#### [TASK BRIEF]
All the lines below need to be transcribed exactly. Pictures get left out.

#### [DATA EXCERPT]
════════

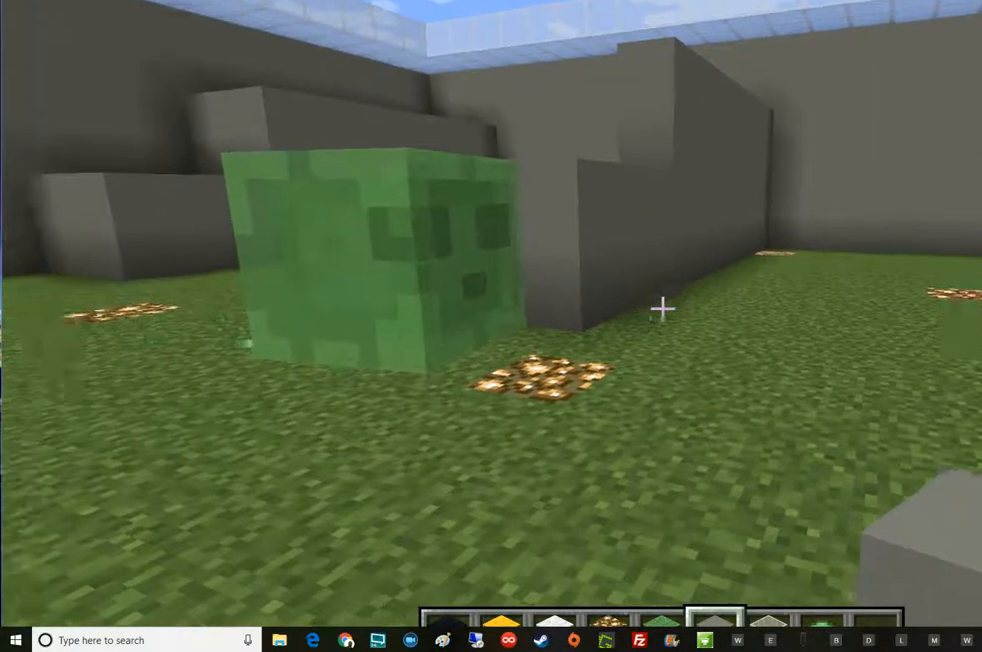
{"keys": [], "mouse": [], "events": []}
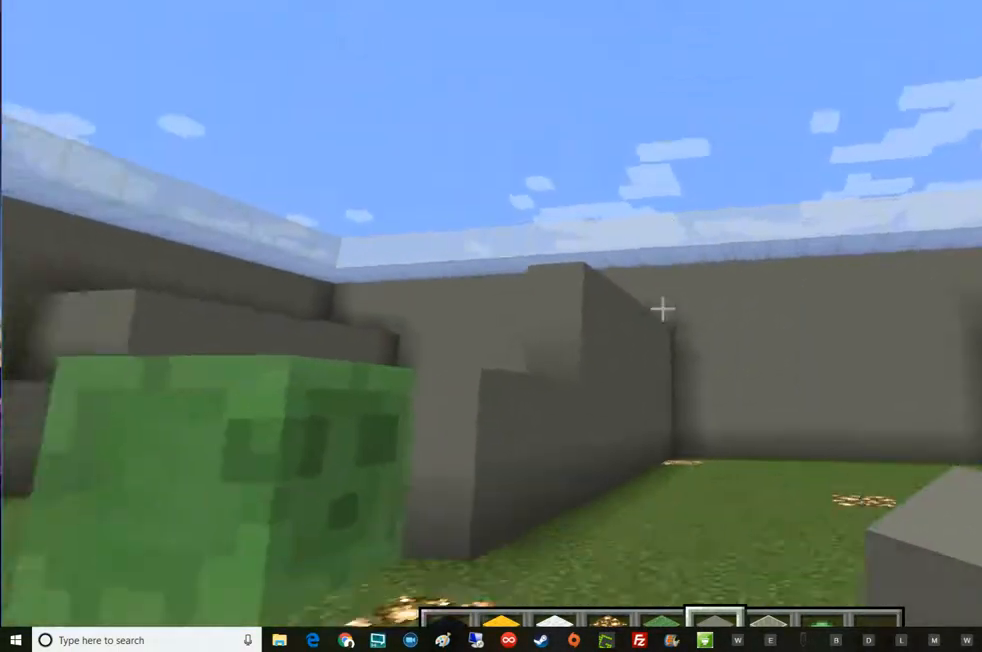
{"keys": [], "mouse": [], "events": []}
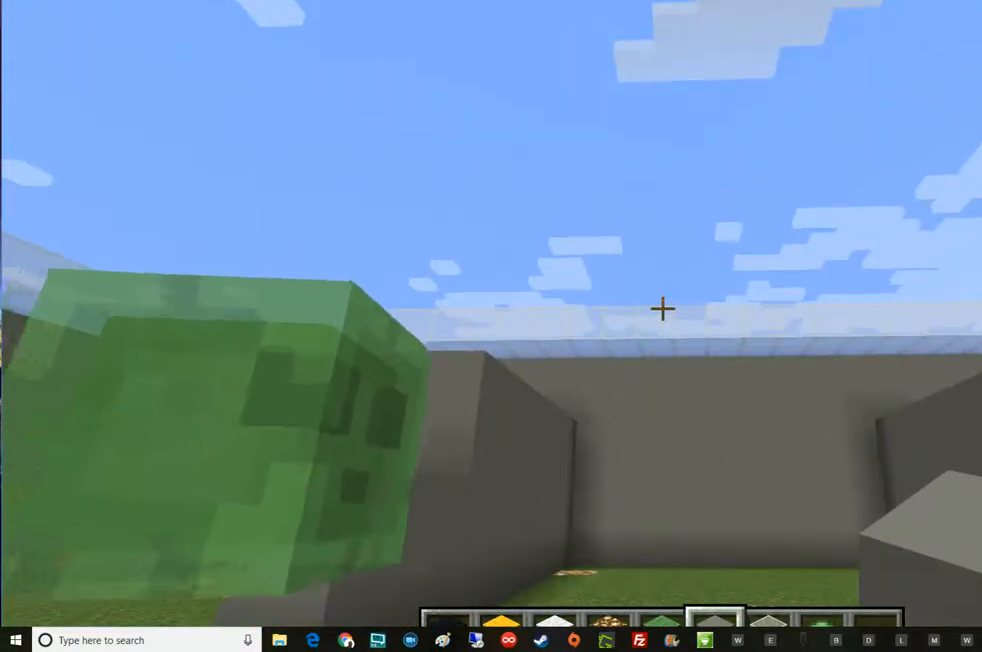
{"keys": [], "mouse": [], "events": []}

════════

#### [SOLUTION TO THIS PROBLEM]
{"keys": [], "mouse": [], "events": []}
{"keys": [], "mouse": [], "events": []}
{"keys": [], "mouse": [], "events": []}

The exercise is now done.